> **INSTRUCTIONS FOR THE TASK**
Reproduce exactly the lines from the one containing "personas con discapaci" through the last line of the data, both ends included.

(Collected data)
■ ■ ■ ■ ■

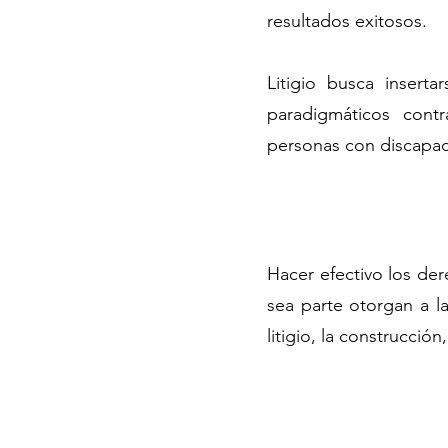
resultados exitosos.
Litigio busca insert
paradigmáticos cont
personas con discapaci
Hacer efectivo los der
sea parte otorgan a l
litigio, la construcció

■ ■ ■ ■ ■

> **RESULT FOR THIS TASK**
personas con discapaci
Hacer efectivo los der
sea parte otorgan a l
litigio, la construcció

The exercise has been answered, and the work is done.